Türkiye Büyük Millet Meclisi (TBMM) Plan ve Bütçe Komisyonu’nda Adalet Bakanlığı ile bağlı kurumlar olan Anayasa Mahkemesi, Türkiye Adalet Akademisi, Yargıtay, Danıştay ile Hâkimler ve Savcılar Yüksek Kurulu (HSYK), Ceza ve İnfaz Kurumları, Tutukevleri İş Yurtları Kurumu bütçe, kesin hesap ve Sayıştay Raporları görüşmesine başlandı. Adalet Bakanı Bekir Bozdağ, komisyon üyeleri ile tek tek tokalaştıktan sonra Bakanlığın faaliyetleri hakkında bir sunum gerçekleştirdi. Usule dair tartışmalardan dolayı sunumuna bir saat geç başlayan Bozdağ, hükümetleri döneminde insan hak ve hürriyetler alanında devrim niteliğinde değişiklikler yaptıklarını savunarak, “Yargının herkesin güven duyduğu bir yapıda olması için yargı mensuplarının bağımsız, tarafsız, Anayasa, kanun, hukuk ve vicdan dışındaki ideoloji, siyasal tasavvur ve inanç gibi bağlılıkları reddeden bir yapıda olması zorunludur. Hükümetlerimiz döneminde atılan her adım bunun en üst düzeyde tesisine yönelik olmuştur.” dedi.
AVUKAT VE NOTER OLMAK İÇİN SINAV GELİYOR
Türkiye’de son dönemde hukuk alanında önemli bir mevzuat değişiminin gerçekleştiğini kaydeden Bozdağ, yargılamaların makul sürede tamamlanması için yargı organlarına gelen iş yükünün azaltılmasının da önem taşıdığını ifade etti. Avukatlık Kanunu’nda değişikliğe gidileceğini duyuran Bozdağ, “Son çalışmaları yapıyoruz. Bundan sonra avukatlığa geçişi de sınavlı hale getireceğiz. Burada da müktesepleri koruyacağımızı bir kez daha ifade etmek isterim.” diye konuştu. Türkiye’de 1.844 noterin vazife yaptığını hatırlatan Bozdağ, “Bundan sonra hukuk fakültesi mezunları noter olmak için noterlik sınavına girecekler. Noter yardımcısı olmak için de bir sınav olacaklar." dedi.
"HERKES AÇILAN DAVANIN NE ZAMAN BİTECEĞİNİ ÖNCEDEN BİLECEK"

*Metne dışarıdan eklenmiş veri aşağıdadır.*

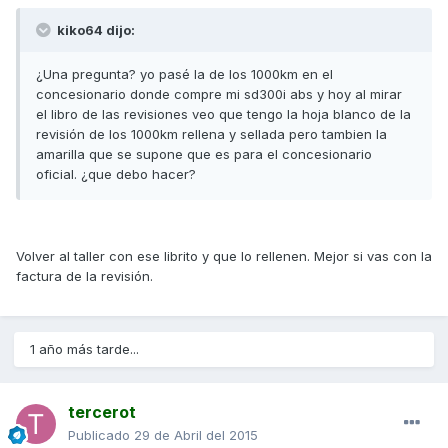
kiko64 dijo:
¿Una pregunta? yo pasé la de los 1000km en el
concesionario donde compre mi sd300i abs y hoy al mirar
el libro de las revisiones veo que tengo la hoja blanco de la
revisión de los 1000km rellena y sellada pero tambien la
amarilla que se supone que es para el concesionario
oficial. ¿que debo hacer?
Volver al taller con ese librito y que lo rellenen. Mejor si vas con la
factura de la revisión.
1 año más tarde...
tercerot
Publicado
29 de Abril del 2015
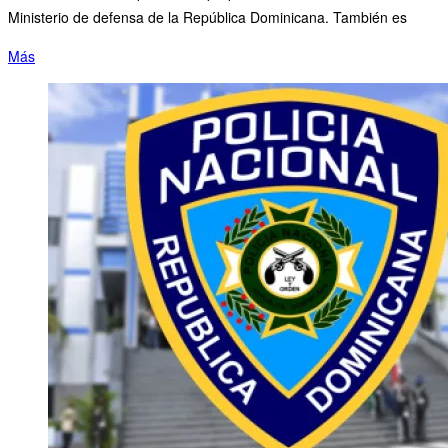
Ministerio de defensa de la República Dominicana. También es
Más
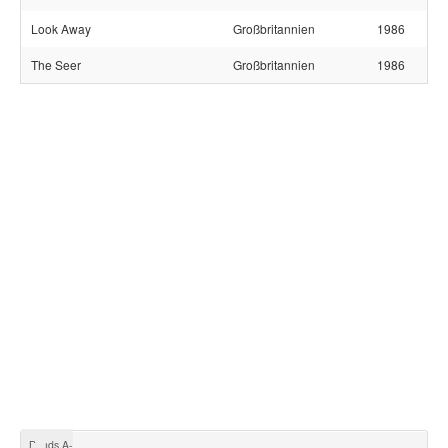
Look Away
Großbritannien
1986
The Seer
Großbritannien
1986
Bands A-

Bekir Bozdağ, ‘Adli Zaman Yönetimi’ adı altında yeni bir uygulamayı en kısa sürede hayata geçireceklerini ifade ederek, “İşin zamanında bitirilmesi konusunda yargının halkımıza karşı taahhütte bulunması ayrıca vatandaşın da yargıyı denetlemesine imkân sağlanmaktadır. Kim davayı açtı, davasının hangi gün biteceğini bundan sonra bilme imkânına kavuşacak.” diye konuştu.
BOZDAĞ: AİHM’İN TÜRKİYE HAKKINDA VERDİĞİ İHLAL KARARI 117’DEN 79’A İNDİ
Avrupa İnsan Hakları Mahkemesi’nin (AİHM) Türkiye kararlarından da söz eden Bozdağ, son dört yılda ciddi oranda düşüşlerin yaşandığını ifade ederek, şu bilgileri aktardı: “Bu kapsamda, 31 Aralık 2012 tarihinde 16 bin 876 olan derdest başvuru sayısı 31 Ocak 2016 tarihi itibariyle yaklaşık yüzde 50 oranında azalarak 8 bin 650 olmuştur. AİHM tarafından ülkemiz hakkında verilen ihlal kararı sayılarında da ciddi bir düşüş olduğu görülmektedir. 2012 yılında 117 ihlal kararı verilmesine karşın 2015 yılında verilen ihlal kararı sayısı, bugüne kadar en düşük seviyeye inerek 79 olmuştur.”